Transidentité et féminisme : qui divise ?




D’abord publiée par le Huffington Post, puis republié par Marianne, une tribune a suscité une importante polémique dans le milieu féministe. Et si la question n’était pas avec quelle femme on lutte mais comment lutter ensemble ?

Le 13 février dernier, le site du Huffington Post publiait une tribune titrée « Trans : suffit-il de s’autoproclamer femme pour pouvoir exiger d’être considéré comme telle ? ». Suscitant de vives polémiques, elle sera dépubliée dans la foulée [1]. Le journal Marianne la republiera quelques jours plus tard sur son site, estimant que « le débat est essentiel » [2].

Faisant suite à des collages féministes se référant à la condamnation au bûcher des TERFs (trans exclusive radical feminist), cette tribune a été signée par près de 140 personnalités, dont des féministes de renom comme Christine Delphy, sociologue matérialiste, ou Marguerite Stern, initiatrice des collages contre les féminicides.

De quel débat s’agit-il, au juste ? Pour les signataires de ce texte, la « question trans » diviserait la lutte féministe en réinterrogeant ce qui fait qu’une femme est une femme.
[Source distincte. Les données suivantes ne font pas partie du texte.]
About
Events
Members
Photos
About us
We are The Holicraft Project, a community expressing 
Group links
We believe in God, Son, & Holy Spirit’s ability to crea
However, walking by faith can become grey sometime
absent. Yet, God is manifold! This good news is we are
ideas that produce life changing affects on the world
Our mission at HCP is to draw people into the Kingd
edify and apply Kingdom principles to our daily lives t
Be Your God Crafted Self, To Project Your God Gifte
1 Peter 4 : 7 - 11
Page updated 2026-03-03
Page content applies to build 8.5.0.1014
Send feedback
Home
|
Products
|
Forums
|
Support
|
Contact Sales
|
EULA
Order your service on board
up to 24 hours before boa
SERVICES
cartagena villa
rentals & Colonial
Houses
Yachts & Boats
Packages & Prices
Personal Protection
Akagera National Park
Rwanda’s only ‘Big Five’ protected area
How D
À les lire, les femmes trans ne sont femmes que parce qu’elles « s’autoproclament » comme telle. Or nous ne pouvons réduire la « question trans » à une valeur purement déclarative.
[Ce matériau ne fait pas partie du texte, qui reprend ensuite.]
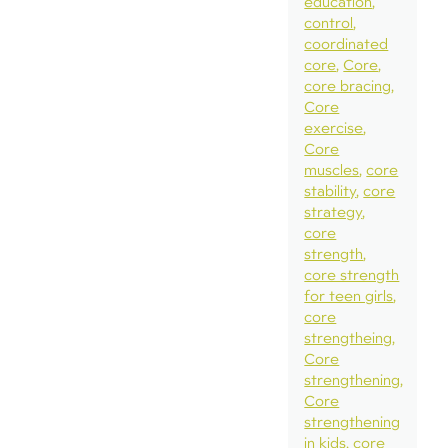
education
control
coordinated
core
Core
core bracing
Core
exercise
Core
muscles
core
stability
core
strategy
core
strength
core strength
for teen girls
core
strengtheing
Core
strengthening
Core
strengthening
in kids
core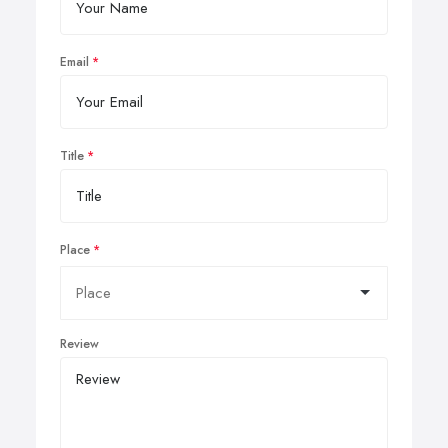
Email
Title
Place
Review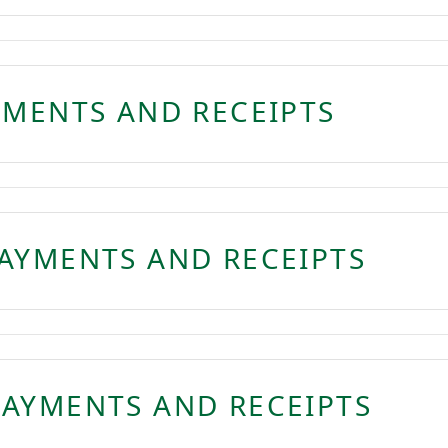
YMENTS AND RECEIPTS
AYMENTS AND RECEIPTS
AYMENTS AND RECEIPTS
Être une femme trans, c’est aussi subir de l’exploitation, de la violence domestique et publique, au titre que nous sommes des femmes. Nier cette réalité, c’est « au mieux » ne pas connaître le sujet, au pire faire preuve de mauvaise foi.

Non, le féminisme matérialiste n’affirme en aucun cas que les femmes « sont tout d’abord des êtres humains femelles [avec] un double chromosome X ». Il est affligeant de voir des femmes comme Christine Delphy signer un texte qui dit l’exact contraire que ce que les féministes matérialistes ont pourtant toujours défendu.

On ne naît pas femme

Du point de vue du féminisme matérialiste, le genre est une caractéristique sociologique, si l’on attribue la « féminité naturelle » au double chromosome X, ce n’est qu’en vertu de croyances sociales définies et contingentes. Les femmes trans sont des femmes, et il est triste de voir une telle tribune nous accuser de diviser une lutte à laquelle, de fait, nous ne faisons que participer au même titre que n’importe quelle femme féministe.

Les incohérences théoriques et l’inégalité des pratiques de luttes ne sauraient être de notre ressort. En tant que femme trans, nous nous indignons contre les « TERFs » [3] uniquement du fait qu’elles nient notre existence avec la même violence que l’on attribue habituellement au traitement des lesbiennes par les hommes cisgenres.

Il n’y a pas de débat à avoir sur « la question trans ». En tant que féministe, ce sont nos pratiques de lutte qui seraient à réinterroger. Mais, ensemble, avec toutes les femmes, quelles qu’elles soient.

Marlène (UCL Lyon) 

[2Marianne, « Trans : suffit-il de s’autoproclamer femme pour pouvoir être considérée comme telle ? », le 17 février 2020.

[3Trans Exclusionary Radical Feminist (Féministes radicales excluant les trans) : Nom donné aux féministes qui ne reconnaissent pas les personnes trans comme étant telles qu’elles peuvent se reconnaître (principalement des femmes).